Fait: La distanciation sociale protège à l'extérieur, mais pas à l'intérieur. En milieu ouvert, le vent prévient les microaérosols, et la distance protège. En milieu clos, la distance ne protège pas. Nous avons fini par envahir «l'espace aérien salivaire» de nombreuses personnes.

Mythe : Comme les enfants ne développent pas la maladie, il est prudent d'ouvrir des écoles

C'est un fait que les préadolescents sont beaucoup moins susceptibles de contracter la maladie, il y a donc un argument à faire valoir que nous devrions rouvrir les écoles élémentaires. Mais ces enfants peuvent tout de même transmettre la maladie par contact (mains), ou être asymptomatiques et la transmettre par la salive. Et depuis quand les écoles n'ont-elles que des enfants ? Et les parents, qui les transportent ? Enseignants, personnel, chauffeurs, gardiens ? Vous n'entrez pas dans l'équation ? Pourtant, une centaine d'enfants à New York ont ​​​​développé un syndrome inflammatoire multisystémique sévère après COVID, c'est-à-dire qu'il existe également un risque pour les enfants.

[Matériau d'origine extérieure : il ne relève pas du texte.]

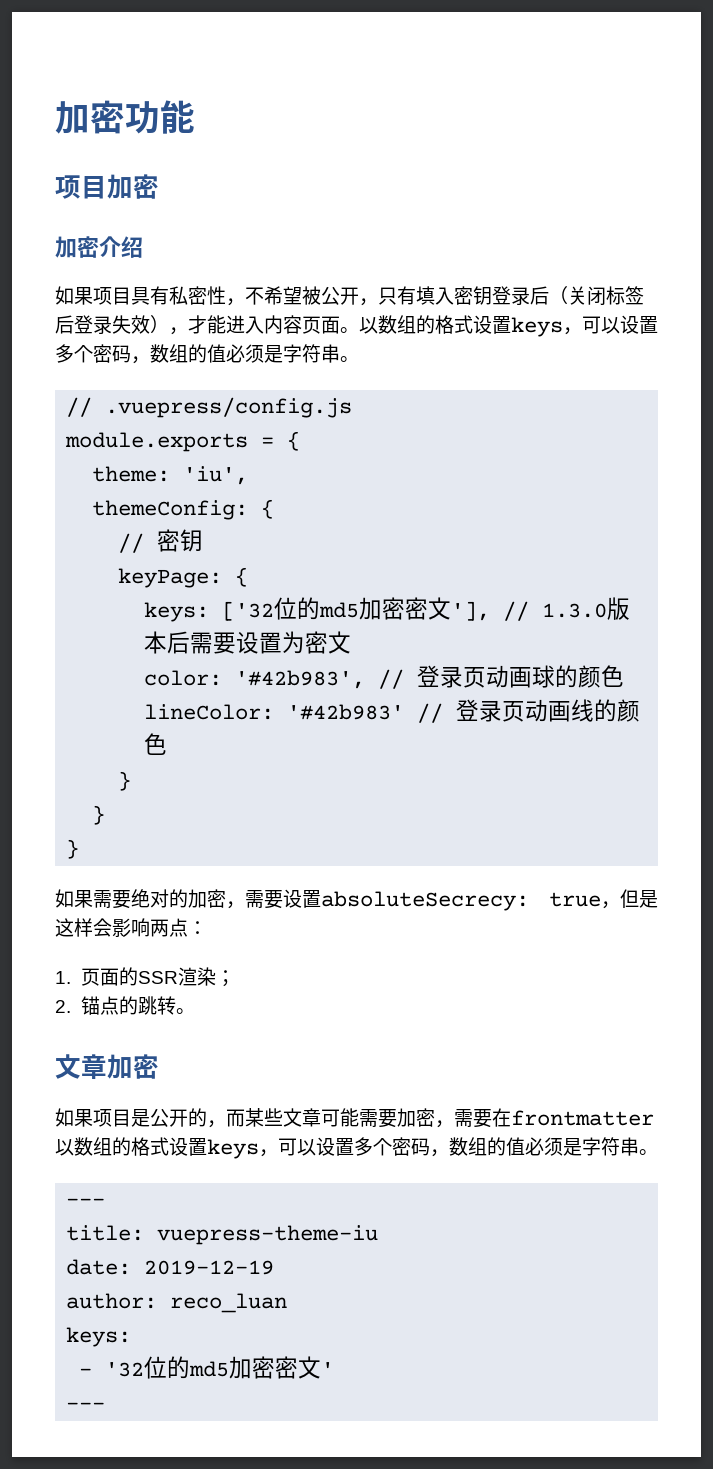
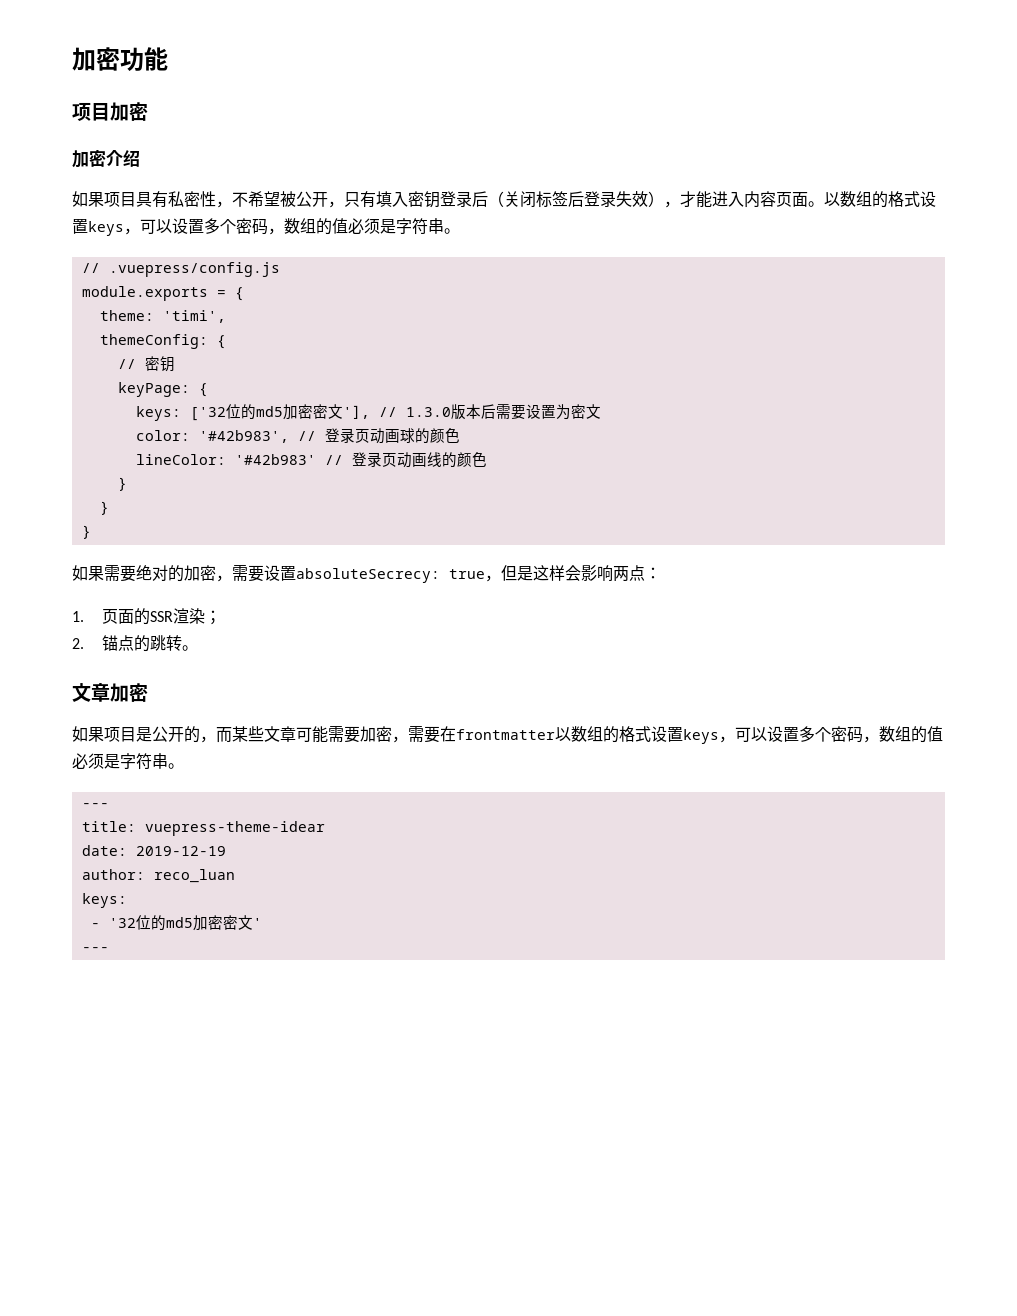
[183,466,249,485] 'iu', -> [162,310,226,323] 'timi',
[157,1225,379,1245] vuepress-theme-iu -> [144,821,325,836] vuepress-theme-idear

Fait: Bien que les enfants soient mieux protégés, ils ne le sont pas entièrement et les adultes qui interagissent avec eux sont à risque. Vous devez réfléchir plus profondément au meilleur plan d'action qui répond aux besoins de l'enfant, mais ne simplifie pas le problème.

Mythe : Si je prends de l'ivermectine, du nitazoxamide, de l'hydroxychloroquine, je serai protégé

Bonne chance. Une fois de plus le Brésil découvre le carré de la roue. Et dire que le monde entier a raté cette opportunité…

Mythe : Avec autant d'informations, nous ne savons pas qui écouter

Il est temps d'arrêter de faire semblant. Il ne faut pas beaucoup de force pour voir qui est malveillant dans cette histoire. Soit nous faisons notre part, en nous informant, en ne transmettant pas de mauvaises informations, en restant à la maison, en portant un masque, en maintenant l'isolement social, soit nous devons être considérés comme faisant partie du problème. L'épidémie est grave, elle sera longue, elle demandera des efforts et de la résistance.

* Marcelo Eduardo Bigal, est neurologue et chercheur, titulaire d'un doctorat en neurosciences de l'USP. Il a 320 articles publiés dans des revues scientifiques internationales et a publié cinq livres médicaux. Il est PDG d'une société de biotechnologie basée à Boston qui se consacre au développement médical dans le domaine de l'immunologie.